Good Dog. Stay. is a short book of sentimental reflections about the relationships between dogs and their human families and how families face the inevitable end-of-life decisions of their beloved pets. Dog lovers will undoubtedly identify with Quindlen’s observations about a dog’s role in family life. She includes many photographs of dogs with happy expressions and soulful eyes, and all readers will recognize the unconditional love that is represented in these faces.
I enjoyed reading this book because, although the author doesn’t express many original ideas about owning a pet, this part of her message is a nice warm one. For example, she remarks about the ability of dogs to wag their tails even when they are old and sick, how simple pleasures make them happy even at the end of their lives. Quindlen also discusses the important role dogs play in people’s lives. “The job so many dogs really perform is to allow us to project our feelings upon them, to assume they are excited or downhearted or lonely when we are.” In addition, like a best friend, they offer “companionship without question or criticism.”
Quindlen also raises a nice point about how the paths of our lives and those of our children are uncertain, but the life of a dog is without mystery. “With few exceptions, he will be who he has always been. His routine will be unvarying and his pleasures will be predictable – a pond, a squirrel, a bone, a nap in the sun.” True!
I think the author’s main objective in writing Good Dog. Stay., however, is to state her opinion about end-of-life decisions, for dogs and humans. She writes, “With people, it’s assumed you’ll do everything; with animals you have the luxury of doing the right thing.” She wishes it were the same for people.
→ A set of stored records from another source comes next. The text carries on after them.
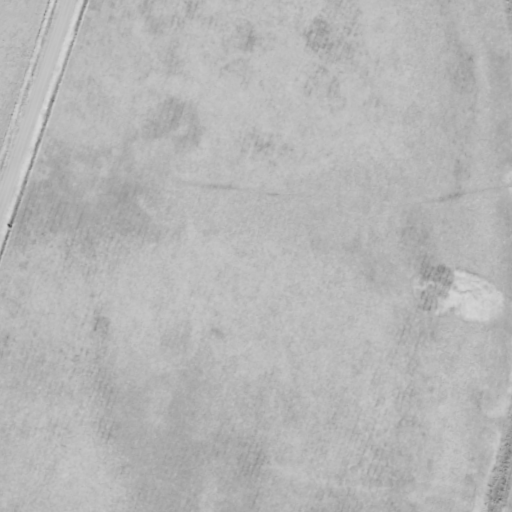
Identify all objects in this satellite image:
road: (38, 111)
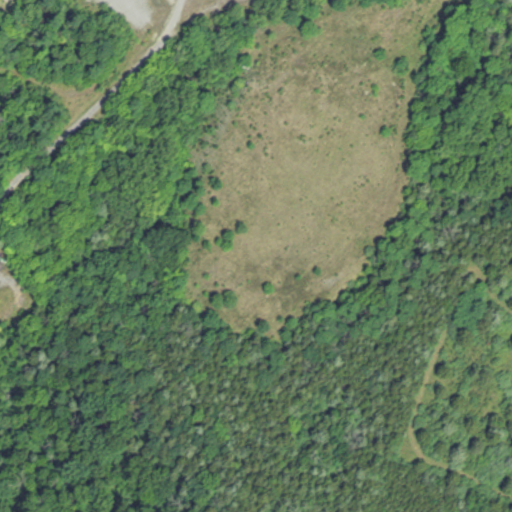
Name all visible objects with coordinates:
road: (181, 12)
quarry: (217, 16)
road: (89, 115)
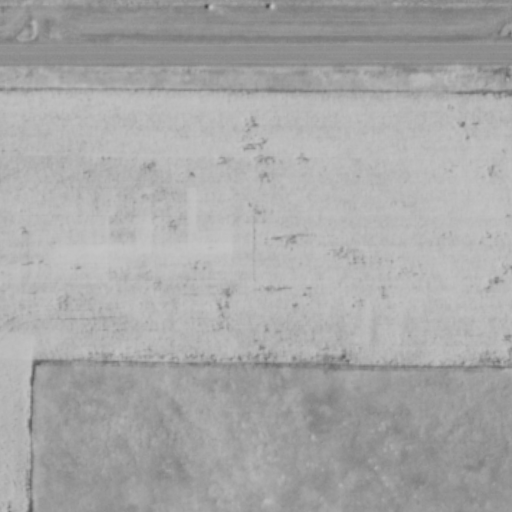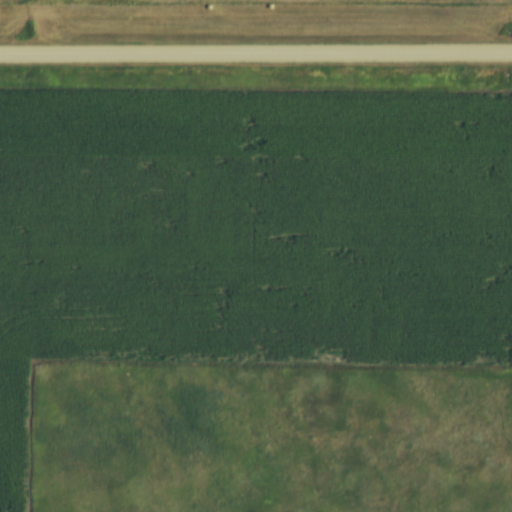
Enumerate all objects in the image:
road: (256, 49)
crop: (248, 228)
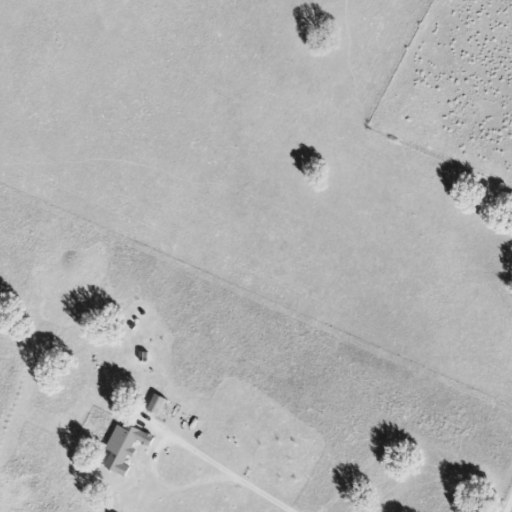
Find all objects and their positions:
building: (156, 404)
building: (123, 447)
road: (240, 483)
road: (509, 504)
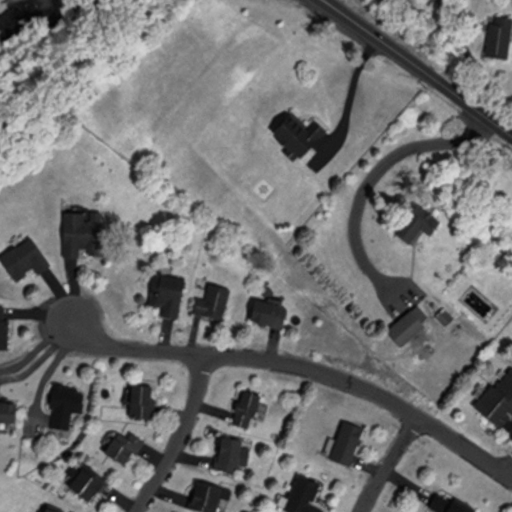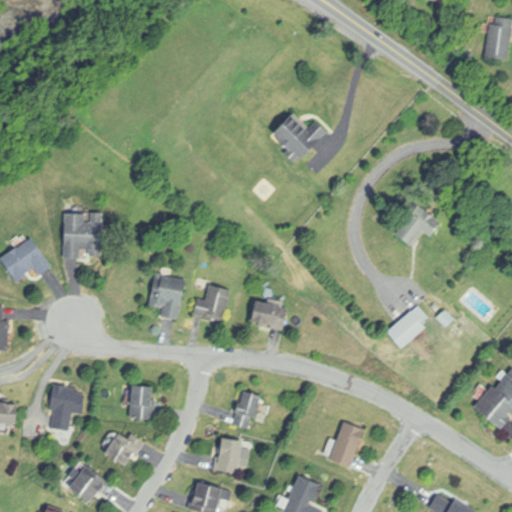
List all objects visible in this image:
building: (440, 0)
river: (21, 7)
building: (500, 38)
road: (420, 66)
road: (355, 89)
building: (299, 136)
building: (301, 136)
road: (378, 168)
building: (419, 225)
building: (419, 226)
building: (83, 235)
building: (84, 236)
building: (27, 260)
building: (27, 262)
building: (170, 293)
building: (169, 302)
building: (215, 304)
building: (215, 304)
building: (270, 315)
building: (270, 317)
building: (446, 319)
building: (5, 328)
building: (408, 329)
building: (408, 330)
building: (4, 331)
road: (40, 350)
building: (511, 358)
road: (302, 367)
building: (500, 402)
building: (143, 403)
building: (144, 403)
building: (499, 403)
building: (66, 405)
building: (64, 409)
building: (248, 410)
building: (248, 410)
building: (9, 412)
building: (9, 412)
road: (180, 438)
building: (348, 445)
building: (348, 445)
building: (124, 448)
building: (126, 448)
building: (230, 456)
building: (231, 456)
road: (390, 464)
road: (510, 476)
building: (89, 485)
building: (90, 485)
building: (304, 495)
building: (305, 496)
building: (210, 497)
building: (210, 497)
building: (447, 506)
building: (447, 506)
building: (51, 510)
building: (50, 511)
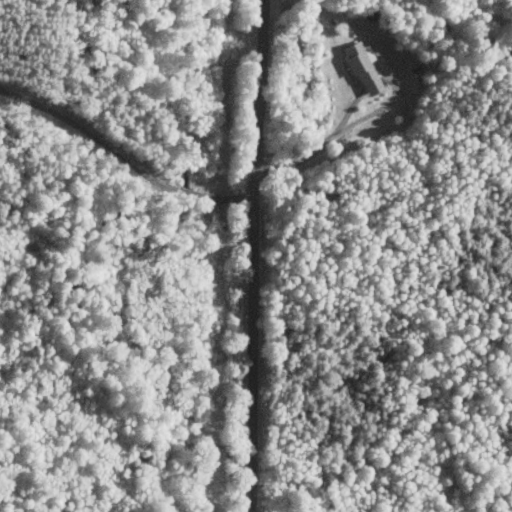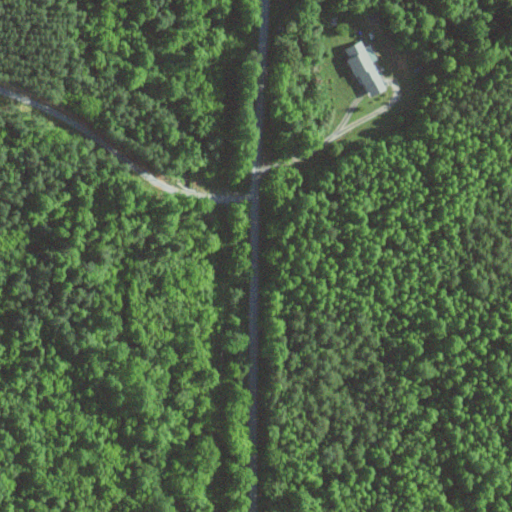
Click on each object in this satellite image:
building: (366, 66)
road: (314, 146)
road: (126, 155)
road: (253, 255)
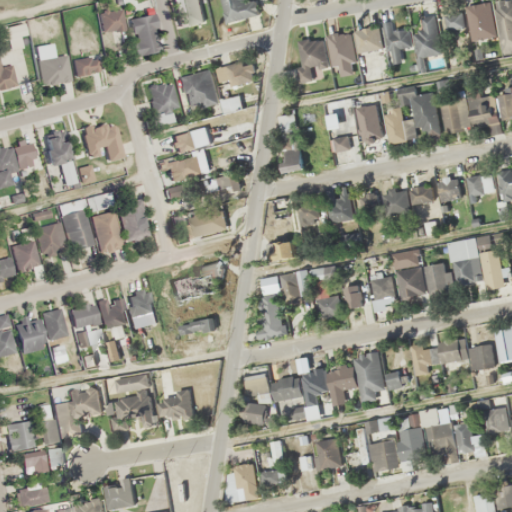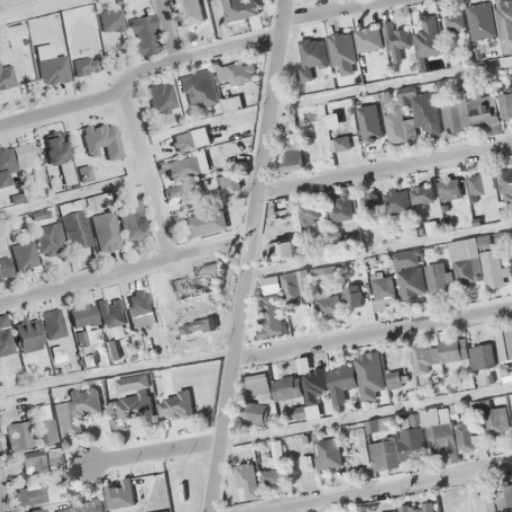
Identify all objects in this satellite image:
building: (236, 9)
road: (329, 9)
building: (110, 20)
building: (481, 20)
building: (505, 25)
building: (455, 27)
road: (168, 29)
building: (13, 30)
building: (143, 34)
building: (428, 34)
building: (367, 38)
building: (396, 43)
building: (340, 54)
building: (310, 58)
building: (84, 65)
building: (371, 66)
building: (52, 69)
road: (134, 71)
building: (240, 72)
building: (6, 76)
building: (198, 88)
building: (161, 101)
building: (505, 103)
building: (454, 111)
building: (412, 116)
building: (367, 120)
building: (225, 123)
building: (102, 140)
building: (343, 150)
building: (58, 155)
building: (291, 156)
building: (13, 161)
building: (182, 168)
road: (383, 168)
road: (146, 172)
building: (505, 182)
building: (447, 189)
building: (176, 192)
building: (368, 201)
building: (96, 202)
building: (393, 204)
building: (424, 204)
building: (336, 205)
building: (308, 213)
building: (131, 220)
building: (204, 223)
building: (74, 225)
building: (105, 231)
building: (49, 241)
building: (281, 250)
building: (23, 255)
road: (247, 256)
building: (475, 263)
building: (5, 268)
road: (124, 268)
building: (320, 274)
building: (423, 280)
building: (293, 285)
building: (191, 286)
building: (382, 292)
building: (353, 297)
building: (327, 302)
building: (140, 307)
building: (110, 311)
building: (269, 315)
building: (82, 316)
building: (52, 324)
building: (194, 328)
road: (371, 332)
building: (27, 333)
building: (508, 339)
building: (5, 342)
building: (451, 352)
building: (481, 356)
building: (419, 360)
building: (506, 376)
building: (356, 378)
building: (398, 380)
building: (256, 384)
building: (285, 387)
building: (312, 395)
building: (131, 404)
building: (174, 406)
building: (72, 410)
building: (253, 413)
building: (497, 413)
building: (383, 423)
building: (46, 430)
building: (436, 435)
building: (17, 436)
building: (242, 451)
road: (156, 453)
building: (327, 453)
building: (274, 454)
building: (52, 457)
building: (31, 461)
building: (304, 462)
building: (272, 476)
road: (389, 487)
building: (29, 493)
building: (118, 495)
building: (419, 508)
building: (35, 510)
building: (486, 511)
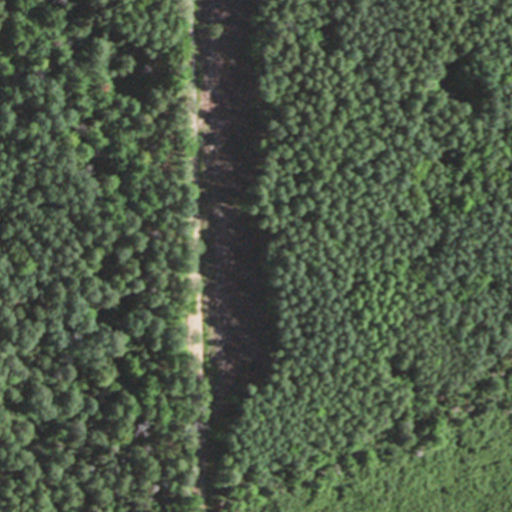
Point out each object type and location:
road: (195, 256)
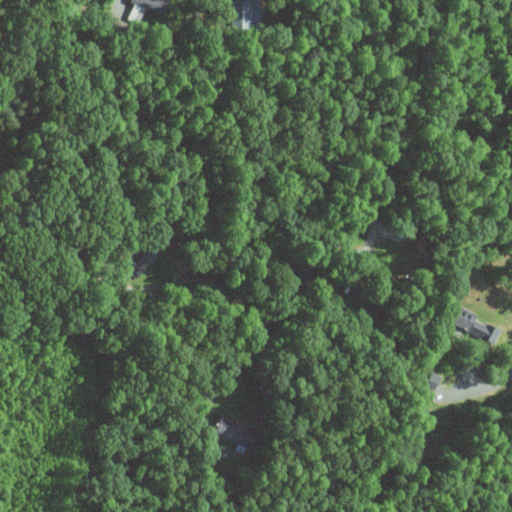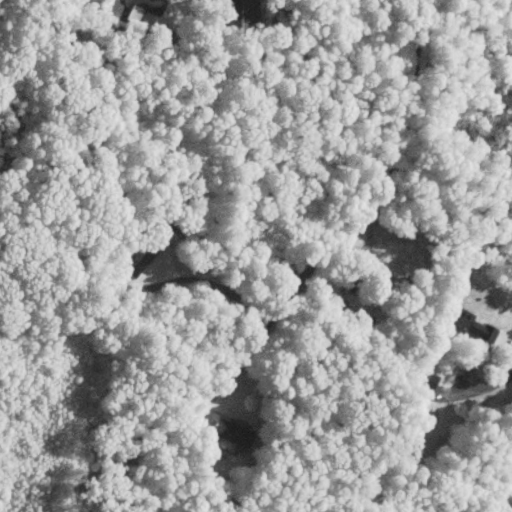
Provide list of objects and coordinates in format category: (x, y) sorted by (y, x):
building: (147, 5)
road: (118, 11)
road: (338, 237)
road: (213, 286)
building: (467, 323)
building: (428, 381)
road: (487, 386)
building: (227, 431)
After a difficult decision to put down their dog, Beau, she writes, “I was almost exultant at the love we had managed to muster for that old dog, and at the thought that someday, if I was very, very lucky, I might have a death as simple and serene as this one, with these same people around me.” So in the end, Quindlen has written a simple book and inserted her own opinion about a controversial issue.
All in all, this is a very quick read with both light and heavy ideas.